- Opening Delimiter -

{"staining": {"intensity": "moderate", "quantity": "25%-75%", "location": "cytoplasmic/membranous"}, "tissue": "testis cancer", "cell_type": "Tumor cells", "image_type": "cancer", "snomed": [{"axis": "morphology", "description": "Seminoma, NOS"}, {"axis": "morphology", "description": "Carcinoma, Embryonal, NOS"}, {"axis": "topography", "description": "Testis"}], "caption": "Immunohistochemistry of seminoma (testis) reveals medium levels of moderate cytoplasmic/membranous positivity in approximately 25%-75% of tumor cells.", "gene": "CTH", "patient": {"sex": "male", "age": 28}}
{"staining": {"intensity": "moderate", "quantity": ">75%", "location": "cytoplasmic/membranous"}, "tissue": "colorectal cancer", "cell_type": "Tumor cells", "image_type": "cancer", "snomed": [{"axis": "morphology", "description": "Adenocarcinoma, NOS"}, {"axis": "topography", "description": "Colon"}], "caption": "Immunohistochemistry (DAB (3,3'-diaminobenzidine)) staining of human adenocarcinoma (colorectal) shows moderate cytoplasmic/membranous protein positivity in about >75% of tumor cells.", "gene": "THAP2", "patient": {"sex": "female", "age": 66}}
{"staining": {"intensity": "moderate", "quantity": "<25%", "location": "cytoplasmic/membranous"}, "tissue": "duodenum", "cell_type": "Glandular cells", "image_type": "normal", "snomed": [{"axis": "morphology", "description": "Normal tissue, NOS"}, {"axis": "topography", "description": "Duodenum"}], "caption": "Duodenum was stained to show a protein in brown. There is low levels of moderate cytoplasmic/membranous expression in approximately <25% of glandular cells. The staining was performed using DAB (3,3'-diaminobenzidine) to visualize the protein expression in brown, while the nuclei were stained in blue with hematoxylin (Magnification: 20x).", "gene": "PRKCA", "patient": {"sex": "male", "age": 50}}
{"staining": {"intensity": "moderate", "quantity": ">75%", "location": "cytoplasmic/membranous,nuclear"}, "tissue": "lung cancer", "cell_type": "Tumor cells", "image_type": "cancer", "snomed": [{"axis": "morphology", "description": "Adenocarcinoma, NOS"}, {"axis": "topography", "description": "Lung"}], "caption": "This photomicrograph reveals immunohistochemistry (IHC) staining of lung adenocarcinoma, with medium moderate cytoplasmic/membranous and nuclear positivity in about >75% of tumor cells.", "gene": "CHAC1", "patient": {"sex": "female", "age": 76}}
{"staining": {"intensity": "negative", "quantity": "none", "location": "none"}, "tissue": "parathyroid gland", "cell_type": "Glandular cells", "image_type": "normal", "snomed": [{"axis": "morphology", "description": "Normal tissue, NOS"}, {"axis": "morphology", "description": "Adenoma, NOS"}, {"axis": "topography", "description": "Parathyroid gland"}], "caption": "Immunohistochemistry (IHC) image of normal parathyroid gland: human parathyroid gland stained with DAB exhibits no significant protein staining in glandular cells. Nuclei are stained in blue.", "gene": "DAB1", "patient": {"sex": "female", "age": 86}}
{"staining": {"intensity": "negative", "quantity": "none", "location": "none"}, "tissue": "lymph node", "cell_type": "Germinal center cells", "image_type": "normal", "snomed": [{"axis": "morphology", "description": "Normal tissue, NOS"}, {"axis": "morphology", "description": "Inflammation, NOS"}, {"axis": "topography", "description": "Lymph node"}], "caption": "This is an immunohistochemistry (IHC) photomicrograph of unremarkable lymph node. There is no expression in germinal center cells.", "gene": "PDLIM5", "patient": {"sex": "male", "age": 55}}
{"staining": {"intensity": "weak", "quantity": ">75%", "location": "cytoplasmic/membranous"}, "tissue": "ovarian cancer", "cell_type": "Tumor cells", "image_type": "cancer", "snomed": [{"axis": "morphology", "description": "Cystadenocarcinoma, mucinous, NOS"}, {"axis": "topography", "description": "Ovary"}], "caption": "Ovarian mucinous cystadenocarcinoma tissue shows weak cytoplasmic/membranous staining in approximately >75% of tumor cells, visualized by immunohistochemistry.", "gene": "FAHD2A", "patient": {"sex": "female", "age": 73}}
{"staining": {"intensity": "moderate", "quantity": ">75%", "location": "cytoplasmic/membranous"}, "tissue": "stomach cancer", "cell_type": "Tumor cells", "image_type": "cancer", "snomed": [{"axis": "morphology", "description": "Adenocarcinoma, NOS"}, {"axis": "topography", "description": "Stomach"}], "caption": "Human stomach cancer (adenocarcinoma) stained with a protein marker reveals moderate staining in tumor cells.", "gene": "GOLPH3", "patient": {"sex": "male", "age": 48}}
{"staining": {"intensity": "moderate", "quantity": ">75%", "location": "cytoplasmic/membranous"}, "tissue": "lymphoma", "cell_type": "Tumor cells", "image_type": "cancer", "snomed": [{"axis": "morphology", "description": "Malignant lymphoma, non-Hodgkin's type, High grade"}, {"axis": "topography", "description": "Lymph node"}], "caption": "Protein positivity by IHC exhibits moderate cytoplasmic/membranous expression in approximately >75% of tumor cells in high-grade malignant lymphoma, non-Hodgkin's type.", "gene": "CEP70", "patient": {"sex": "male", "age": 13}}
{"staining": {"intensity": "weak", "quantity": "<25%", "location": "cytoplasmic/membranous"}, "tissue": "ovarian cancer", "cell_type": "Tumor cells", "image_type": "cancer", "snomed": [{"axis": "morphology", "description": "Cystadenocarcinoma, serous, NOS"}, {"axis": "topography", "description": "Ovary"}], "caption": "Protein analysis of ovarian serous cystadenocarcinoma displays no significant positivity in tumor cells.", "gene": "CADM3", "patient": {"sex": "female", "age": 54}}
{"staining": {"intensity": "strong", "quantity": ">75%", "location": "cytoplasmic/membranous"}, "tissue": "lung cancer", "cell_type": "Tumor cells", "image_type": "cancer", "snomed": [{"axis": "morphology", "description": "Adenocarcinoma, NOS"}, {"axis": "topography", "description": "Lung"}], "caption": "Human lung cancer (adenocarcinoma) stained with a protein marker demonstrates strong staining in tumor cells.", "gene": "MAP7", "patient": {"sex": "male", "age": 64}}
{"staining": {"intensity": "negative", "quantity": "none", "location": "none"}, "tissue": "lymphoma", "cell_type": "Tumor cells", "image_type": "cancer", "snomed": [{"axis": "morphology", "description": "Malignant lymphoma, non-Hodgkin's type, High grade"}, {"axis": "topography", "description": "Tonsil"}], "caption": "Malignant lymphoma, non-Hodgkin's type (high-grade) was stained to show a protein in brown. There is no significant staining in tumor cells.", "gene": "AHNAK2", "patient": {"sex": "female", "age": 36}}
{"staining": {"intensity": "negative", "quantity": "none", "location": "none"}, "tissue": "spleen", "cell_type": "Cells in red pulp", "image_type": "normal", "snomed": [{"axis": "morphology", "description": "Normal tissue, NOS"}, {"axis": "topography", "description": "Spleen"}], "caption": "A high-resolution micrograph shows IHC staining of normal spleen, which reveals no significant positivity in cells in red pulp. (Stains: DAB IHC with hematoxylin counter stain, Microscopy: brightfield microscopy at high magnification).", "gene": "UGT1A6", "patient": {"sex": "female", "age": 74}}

- Closing Delimiter -

What to produce | The full set of entries must be restated exactly, with none omitted.

Exercise answer |
{"staining": {"intensity": "moderate", "quantity": "25%-75%", "location": "cytoplasmic/membranous"}, "tissue": "testis cancer", "cell_type": "Tumor cells", "image_type": "cancer", "snomed": [{"axis": "morphology", "description": "Seminoma, NOS"}, {"axis": "morphology", "description": "Carcinoma, Embryonal, NOS"}, {"axis": "topography", "description": "Testis"}], "caption": "Immunohistochemistry of seminoma (testis) reveals medium levels of moderate cytoplasmic/membranous positivity in approximately 25%-75% of tumor cells.", "gene": "CTH", "patient": {"sex": "male", "age": 28}}
{"staining": {"intensity": "moderate", "quantity": ">75%", "location": "cytoplasmic/membranous"}, "tissue": "colorectal cancer", "cell_type": "Tumor cells", "image_type": "cancer", "snomed": [{"axis": "morphology", "description": "Adenocarcinoma, NOS"}, {"axis": "topography", "description": "Colon"}], "caption": "Immunohistochemistry (DAB (3,3'-diaminobenzidine)) staining of human adenocarcinoma (colorectal) shows moderate cytoplasmic/membranous protein positivity in about >75% of tumor cells.", "gene": "THAP2", "patient": {"sex": "female", "age": 66}}
{"staining": {"intensity": "moderate", "quantity": "<25%", "location": "cytoplasmic/membranous"}, "tissue": "duodenum", "cell_type": "Glandular cells", "image_type": "normal", "snomed": [{"axis": "morphology", "description": "Normal tissue, NOS"}, {"axis": "topography", "description": "Duodenum"}], "caption": "Duodenum was stained to show a protein in brown. There is low levels of moderate cytoplasmic/membranous expression in approximately <25% of glandular cells. The staining was performed using DAB (3,3'-diaminobenzidine) to visualize the protein expression in brown, while the nuclei were stained in blue with hematoxylin (Magnification: 20x).", "gene": "PRKCA", "patient": {"sex": "male", "age": 50}}
{"staining": {"intensity": "moderate", "quantity": ">75%", "location": "cytoplasmic/membranous,nuclear"}, "tissue": "lung cancer", "cell_type": "Tumor cells", "image_type": "cancer", "snomed": [{"axis": "morphology", "description": "Adenocarcinoma, NOS"}, {"axis": "topography", "description": "Lung"}], "caption": "This photomicrograph reveals immunohistochemistry (IHC) staining of lung adenocarcinoma, with medium moderate cytoplasmic/membranous and nuclear positivity in about >75% of tumor cells.", "gene": "CHAC1", "patient": {"sex": "female", "age": 76}}
{"staining": {"intensity": "negative", "quantity": "none", "location": "none"}, "tissue": "parathyroid gland", "cell_type": "Glandular cells", "image_type": "normal", "snomed": [{"axis": "morphology", "description": "Normal tissue, NOS"}, {"axis": "morphology", "description": "Adenoma, NOS"}, {"axis": "topography", "description": "Parathyroid gland"}], "caption": "Immunohistochemistry (IHC) image of normal parathyroid gland: human parathyroid gland stained with DAB exhibits no significant protein staining in glandular cells. Nuclei are stained in blue.", "gene": "DAB1", "patient": {"sex": "female", "age": 86}}
{"staining": {"intensity": "negative", "quantity": "none", "location": "none"}, "tissue": "lymph node", "cell_type": "Germinal center cells", "image_type": "normal", "snomed": [{"axis": "morphology", "description": "Normal tissue, NOS"}, {"axis": "morphology", "description": "Inflammation, NOS"}, {"axis": "topography", "description": "Lymph node"}], "caption": "This is an immunohistochemistry (IHC) photomicrograph of unremarkable lymph node. There is no expression in germinal center cells.", "gene": "PDLIM5", "patient": {"sex": "male", "age": 55}}
{"staining": {"intensity": "weak", "quantity": ">75%", "location": "cytoplasmic/membranous"}, "tissue": "ovarian cancer", "cell_type": "Tumor cells", "image_type": "cancer", "snomed": [{"axis": "morphology", "description": "Cystadenocarcinoma, mucinous, NOS"}, {"axis": "topography", "description": "Ovary"}], "caption": "Ovarian mucinous cystadenocarcinoma tissue shows weak cytoplasmic/membranous staining in approximately >75% of tumor cells, visualized by immunohistochemistry.", "gene": "FAHD2A", "patient": {"sex": "female", "age": 73}}
{"staining": {"intensity": "moderate", "quantity": ">75%", "location": "cytoplasmic/membranous"}, "tissue": "stomach cancer", "cell_type": "Tumor cells", "image_type": "cancer", "snomed": [{"axis": "morphology", "description": "Adenocarcinoma, NOS"}, {"axis": "topography", "description": "Stomach"}], "caption": "Human stomach cancer (adenocarcinoma) stained with a protein marker reveals moderate staining in tumor cells.", "gene": "GOLPH3", "patient": {"sex": "male", "age": 48}}
{"staining": {"intensity": "moderate", "quantity": ">75%", "location": "cytoplasmic/membranous"}, "tissue": "lymphoma", "cell_type": "Tumor cells", "image_type": "cancer", "snomed": [{"axis": "morphology", "description": "Malignant lymphoma, non-Hodgkin's type, High grade"}, {"axis": "topography", "description": "Lymph node"}], "caption": "Protein positivity by IHC exhibits moderate cytoplasmic/membranous expression in approximately >75% of tumor cells in high-grade malignant lymphoma, non-Hodgkin's type.", "gene": "CEP70", "patient": {"sex": "male", "age": 13}}
{"staining": {"intensity": "weak", "quantity": "<25%", "location": "cytoplasmic/membranous"}, "tissue": "ovarian cancer", "cell_type": "Tumor cells", "image_type": "cancer", "snomed": [{"axis": "morphology", "description": "Cystadenocarcinoma, serous, NOS"}, {"axis": "topography", "description": "Ovary"}], "caption": "Protein analysis of ovarian serous cystadenocarcinoma displays no significant positivity in tumor cells.", "gene": "CADM3", "patient": {"sex": "female", "age": 54}}
{"staining": {"intensity": "strong", "quantity": ">75%", "location": "cytoplasmic/membranous"}, "tissue": "lung cancer", "cell_type": "Tumor cells", "image_type": "cancer", "snomed": [{"axis": "morphology", "description": "Adenocarcinoma, NOS"}, {"axis": "topography", "description": "Lung"}], "caption": "Human lung cancer (adenocarcinoma) stained with a protein marker demonstrates strong staining in tumor cells.", "gene": "MAP7", "patient": {"sex": "male", "age": 64}}
{"staining": {"intensity": "negative", "quantity": "none", "location": "none"}, "tissue": "lymphoma", "cell_type": "Tumor cells", "image_type": "cancer", "snomed": [{"axis": "morphology", "description": "Malignant lymphoma, non-Hodgkin's type, High grade"}, {"axis": "topography", "description": "Tonsil"}], "caption": "Malignant lymphoma, non-Hodgkin's type (high-grade) was stained to show a protein in brown. There is no significant staining in tumor cells.", "gene": "AHNAK2", "patient": {"sex": "female", "age": 36}}
{"staining": {"intensity": "negative", "quantity": "none", "location": "none"}, "tissue": "spleen", "cell_type": "Cells in red pulp", "image_type": "normal", "snomed": [{"axis": "morphology", "description": "Normal tissue, NOS"}, {"axis": "topography", "description": "Spleen"}], "caption": "A high-resolution micrograph shows IHC staining of normal spleen, which reveals no significant positivity in cells in red pulp. (Stains: DAB IHC with hematoxylin counter stain, Microscopy: brightfield microscopy at high magnification).", "gene": "UGT1A6", "patient": {"sex": "female", "age": 74}}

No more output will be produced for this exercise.